▸ Requirement
Please keep to the lines below from the one with "X91600Y40900D02*" through the one with "X787400Y782320D01*", and restate them word for word, ends included.
*** Data for processing
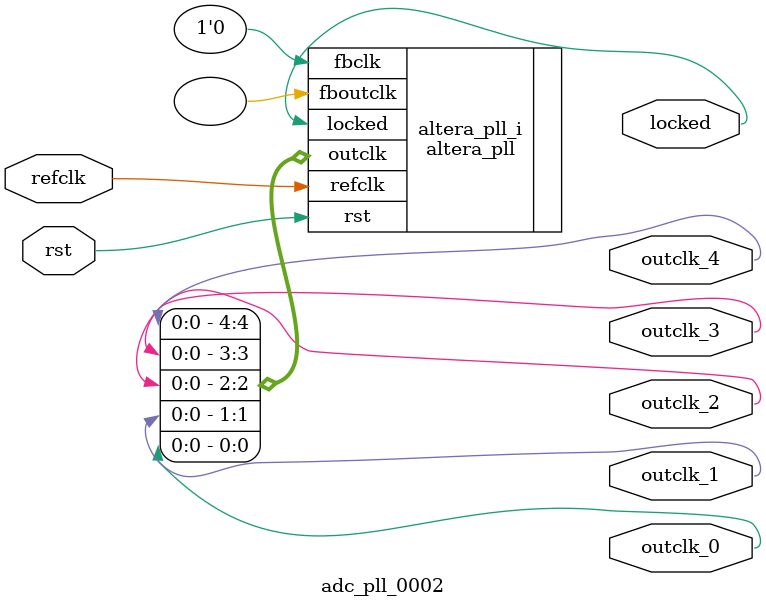
<source format=v>
`timescale 1ns/10ps
module  adc_pll_0002(

	// interface 'refclk'
	input wire refclk,

	// interface 'reset'
	input wire rst,

	// interface 'outclk0'
	output wire outclk_0,

	// interface 'outclk1'
	output wire outclk_1,

	// interface 'outclk2'
	output wire outclk_2,

	// interface 'outclk3'
	output wire outclk_3,

	// interface 'outclk4'
	output wire outclk_4,

	// interface 'locked'
	output wire locked
);

	altera_pll #(
		.fractional_vco_multiplier("false"),
		.reference_clock_frequency("50.0 MHz"),
		.operation_mode("direct"),
		.number_of_clocks(5),
		.output_clock_frequency0("40.000000 MHz"),
		.phase_shift0("0 ps"),
		.duty_cycle0(50),
		.output_clock_frequency1("40.000000 MHz"),
		.phase_shift1("6250 ps"),
		.duty_cycle1(50),
		.output_clock_frequency2("40.000000 MHz"),
		.phase_shift2("12500 ps"),
		.duty_cycle2(50),
		.output_clock_frequency3("40.000000 MHz"),
		.phase_shift3("18750 ps"),
		.duty_cycle3(50),
		.output_clock_frequency4("100.000000 MHz"),
		.phase_shift4("0 ps"),
		.duty_cycle4(50),
		.output_clock_frequency5("0 MHz"),
		.phase_shift5("0 ps"),
		.duty_cycle5(50),
		.output_clock_frequency6("0 MHz"),
		.phase_shift6("0 ps"),
		.duty_cycle6(50),
		.output_clock_frequency7("0 MHz"),
		.phase_shift7("0 ps"),
		.duty_cycle7(50),
		.output_clock_frequency8("0 MHz"),
		.phase_shift8("0 ps"),
		.duty_cycle8(50),
		.output_clock_frequency9("0 MHz"),
		.phase_shift9("0 ps"),
		.duty_cycle9(50),
		.output_clock_frequency10("0 MHz"),
		.phase_shift10("0 ps"),
		.duty_cycle10(50),
		.output_clock_frequency11("0 MHz"),
		.phase_shift11("0 ps"),
		.duty_cycle11(50),
		.output_clock_frequency12("0 MHz"),
		.phase_shift12("0 ps"),
		.duty_cycle12(50),
		.output_clock_frequency13("0 MHz"),
		.phase_shift13("0 ps"),
		.duty_cycle13(50),
		.output_clock_frequency14("0 MHz"),
		.phase_shift14("0 ps"),
		.duty_cycle14(50),
		.output_clock_frequency15("0 MHz"),
		.phase_shift15("0 ps"),
		.duty_cycle15(50),
		.output_clock_frequency16("0 MHz"),
		.phase_shift16("0 ps"),
		.duty_cycle16(50),
		.output_clock_frequency17("0 MHz"),
		.phase_shift17("0 ps"),
		.duty_cycle17(50),
		.pll_type("General"),
		.pll_subtype("General")
	) altera_pll_i (
		.rst	(rst),
		.outclk	({outclk_4, outclk_3, outclk_2, outclk_1, outclk_0}),
		.locked	(locked),
		.fboutclk	( ),
		.fbclk	(1'b0),
		.refclk	(refclk)
	);
endmodule


</source>
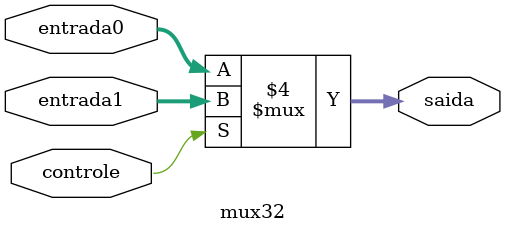
<source format=v>
module mux32(controle, entrada0, entrada1, saida);
   
    input wire controle;
    input wire[31:0]entrada0; 
    input wire[31:0]entrada1;
   
    output reg [31:0] saida;

    always @(*)
    begin: MUX32
        if(controle==1) begin
        saida = entrada1;
        end else begin
        saida = entrada0;
        end
    end
endmodule
</source>
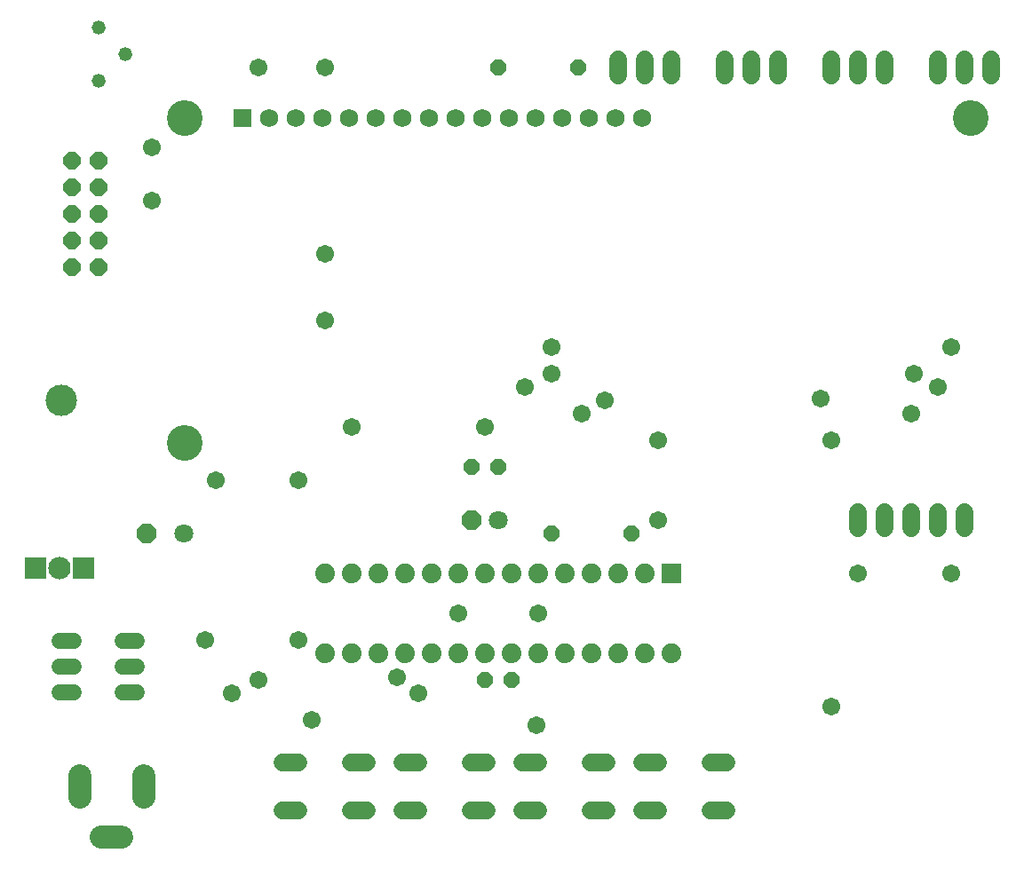
<source format=gbr>
G04 EAGLE Gerber RS-274X export*
G75*
%MOMM*%
%FSLAX34Y34*%
%LPD*%
%INSoldermask Top*%
%IPPOS*%
%AMOC8*
5,1,8,0,0,1.08239X$1,22.5*%
G01*
%ADD10P,1.951982X8X202.500000*%
%ADD11C,1.803400*%
%ADD12P,1.649562X8X202.500000*%
%ADD13P,1.759533X8X292.500000*%
%ADD14C,2.203200*%
%ADD15C,1.727200*%
%ADD16R,1.727200X1.727200*%
%ADD17C,1.727200*%
%ADD18C,3.403200*%
%ADD19C,1.320800*%
%ADD20P,1.649562X8X22.500000*%
%ADD21C,1.524000*%
%ADD22R,2.133600X2.133600*%
%ADD23C,2.133600*%
%ADD24C,3.003200*%
%ADD25R,1.879600X1.879600*%
%ADD26C,1.879600*%
%ADD27C,1.703200*%


D10*
X134620Y330200D03*
D11*
X170180Y330200D03*
D10*
X444500Y342900D03*
D11*
X469900Y342900D03*
D12*
X482600Y190500D03*
X457200Y190500D03*
X469900Y393700D03*
X444500Y393700D03*
D13*
X63500Y685800D03*
X88900Y685800D03*
X63500Y660400D03*
X88900Y660400D03*
X63500Y635000D03*
X88900Y635000D03*
X63500Y609600D03*
X88900Y609600D03*
X63500Y584200D03*
X88900Y584200D03*
D14*
X132600Y98900D02*
X132600Y78900D01*
X71600Y78900D02*
X71600Y98900D01*
X91600Y40900D02*
X111600Y40900D01*
D15*
X914400Y335280D02*
X914400Y350520D01*
X889000Y350520D02*
X889000Y335280D01*
X863600Y335280D02*
X863600Y350520D01*
X838200Y350520D02*
X838200Y335280D01*
X812800Y335280D02*
X812800Y350520D01*
D16*
X226100Y726500D03*
D17*
X251500Y726500D03*
X276900Y726500D03*
X302300Y726500D03*
X327700Y726500D03*
X353100Y726500D03*
X378500Y726500D03*
X403900Y726500D03*
X429300Y726500D03*
X454700Y726500D03*
X480100Y726500D03*
X505500Y726500D03*
X530900Y726500D03*
X556300Y726500D03*
X581700Y726500D03*
X607100Y726500D03*
D18*
X171100Y726500D03*
X171100Y416500D03*
X921100Y726500D03*
D12*
X596900Y330200D03*
X520700Y330200D03*
D19*
X88900Y762000D03*
X114300Y787400D03*
X88900Y812800D03*
D20*
X469900Y774700D03*
X546100Y774700D03*
D15*
X279908Y111506D02*
X264668Y111506D01*
X264668Y66294D02*
X279908Y66294D01*
X329692Y111506D02*
X344932Y111506D01*
X344932Y66294D02*
X329692Y66294D01*
X378968Y111506D02*
X394208Y111506D01*
X394208Y66294D02*
X378968Y66294D01*
X443992Y111506D02*
X459232Y111506D01*
X459232Y66294D02*
X443992Y66294D01*
X493268Y111506D02*
X508508Y111506D01*
X508508Y66294D02*
X493268Y66294D01*
X558292Y111506D02*
X573532Y111506D01*
X573532Y66294D02*
X558292Y66294D01*
X607568Y111506D02*
X622808Y111506D01*
X622808Y66294D02*
X607568Y66294D01*
X672592Y111506D02*
X687832Y111506D01*
X687832Y66294D02*
X672592Y66294D01*
D21*
X125476Y228092D02*
X112268Y228092D01*
X112268Y178308D02*
X125476Y178308D01*
X65532Y228092D02*
X52324Y228092D01*
X52324Y178308D02*
X65532Y178308D01*
X112268Y203200D02*
X125476Y203200D01*
X65532Y203200D02*
X52324Y203200D01*
D15*
X787400Y767080D02*
X787400Y782320D01*
X812800Y782320D02*
X812800Y767080D01*
X838200Y767080D02*
X838200Y782320D01*
X685800Y782320D02*
X685800Y767080D01*
X711200Y767080D02*
X711200Y782320D01*
X736600Y782320D02*
X736600Y767080D01*
X584200Y767080D02*
X584200Y782320D01*
X609600Y782320D02*
X609600Y767080D01*
X635000Y767080D02*
X635000Y782320D01*
X889000Y782320D02*
X889000Y767080D01*
X914400Y767080D02*
X914400Y782320D01*
X939800Y782320D02*
X939800Y767080D01*
D22*
X29210Y297180D03*
D23*
X52070Y297180D03*
D22*
X74930Y297180D03*
D24*
X53340Y457200D03*
D25*
X635000Y292100D03*
D26*
X609600Y292100D03*
X584200Y292100D03*
X558800Y292100D03*
X533400Y292100D03*
X508000Y292100D03*
X482600Y292100D03*
X457200Y292100D03*
X431800Y292100D03*
X406400Y292100D03*
X381000Y292100D03*
X355600Y292100D03*
X330200Y292100D03*
X304800Y292100D03*
X304800Y215900D03*
X330200Y215900D03*
X355600Y215900D03*
X381000Y215900D03*
X406400Y215900D03*
X431800Y215900D03*
X457200Y215900D03*
X482600Y215900D03*
X508000Y215900D03*
X533400Y215900D03*
X558800Y215900D03*
X584200Y215900D03*
X609600Y215900D03*
X635000Y215900D03*
D27*
X520700Y482600D03*
X866140Y482600D03*
X520700Y508000D03*
X901700Y508000D03*
X279400Y228600D03*
X190500Y228600D03*
X787400Y165100D03*
X787400Y419100D03*
X571500Y457200D03*
X777240Y458470D03*
X622300Y342900D03*
X622300Y419100D03*
X812800Y292100D03*
X901700Y292100D03*
X508000Y254000D03*
X431800Y254000D03*
X139700Y698500D03*
X139700Y647700D03*
X200660Y381000D03*
X279400Y381000D03*
X330200Y431800D03*
X457200Y431800D03*
X495300Y469900D03*
X889000Y469900D03*
X304800Y533400D03*
X304800Y596900D03*
X304800Y774700D03*
X241300Y774700D03*
X863600Y444500D03*
X549910Y444500D03*
X506730Y147320D03*
X292100Y152400D03*
X373380Y193040D03*
X241300Y190500D03*
X393700Y177800D03*
X215900Y177800D03*
M02*

</source>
******
▸ Problem solution
X91600Y40900D02*
X111600Y40900D01*
D15*
X914400Y335280D02*
X914400Y350520D01*
X889000Y350520D02*
X889000Y335280D01*
X863600Y335280D02*
X863600Y350520D01*
X838200Y350520D02*
X838200Y335280D01*
X812800Y335280D02*
X812800Y350520D01*
D16*
X226100Y726500D03*
D17*
X251500Y726500D03*
X276900Y726500D03*
X302300Y726500D03*
X327700Y726500D03*
X353100Y726500D03*
X378500Y726500D03*
X403900Y726500D03*
X429300Y726500D03*
X454700Y726500D03*
X480100Y726500D03*
X505500Y726500D03*
X530900Y726500D03*
X556300Y726500D03*
X581700Y726500D03*
X607100Y726500D03*
D18*
X171100Y726500D03*
X171100Y416500D03*
X921100Y726500D03*
D12*
X596900Y330200D03*
X520700Y330200D03*
D19*
X88900Y762000D03*
X114300Y787400D03*
X88900Y812800D03*
D20*
X469900Y774700D03*
X546100Y774700D03*
D15*
X279908Y111506D02*
X264668Y111506D01*
X264668Y66294D02*
X279908Y66294D01*
X329692Y111506D02*
X344932Y111506D01*
X344932Y66294D02*
X329692Y66294D01*
X378968Y111506D02*
X394208Y111506D01*
X394208Y66294D02*
X378968Y66294D01*
X443992Y111506D02*
X459232Y111506D01*
X459232Y66294D02*
X443992Y66294D01*
X493268Y111506D02*
X508508Y111506D01*
X508508Y66294D02*
X493268Y66294D01*
X558292Y111506D02*
X573532Y111506D01*
X573532Y66294D02*
X558292Y66294D01*
X607568Y111506D02*
X622808Y111506D01*
X622808Y66294D02*
X607568Y66294D01*
X672592Y111506D02*
X687832Y111506D01*
X687832Y66294D02*
X672592Y66294D01*
D21*
X125476Y228092D02*
X112268Y228092D01*
X112268Y178308D02*
X125476Y178308D01*
X65532Y228092D02*
X52324Y228092D01*
X52324Y178308D02*
X65532Y178308D01*
X112268Y203200D02*
X125476Y203200D01*
X65532Y203200D02*
X52324Y203200D01*
D15*
X787400Y767080D02*
X787400Y782320D01*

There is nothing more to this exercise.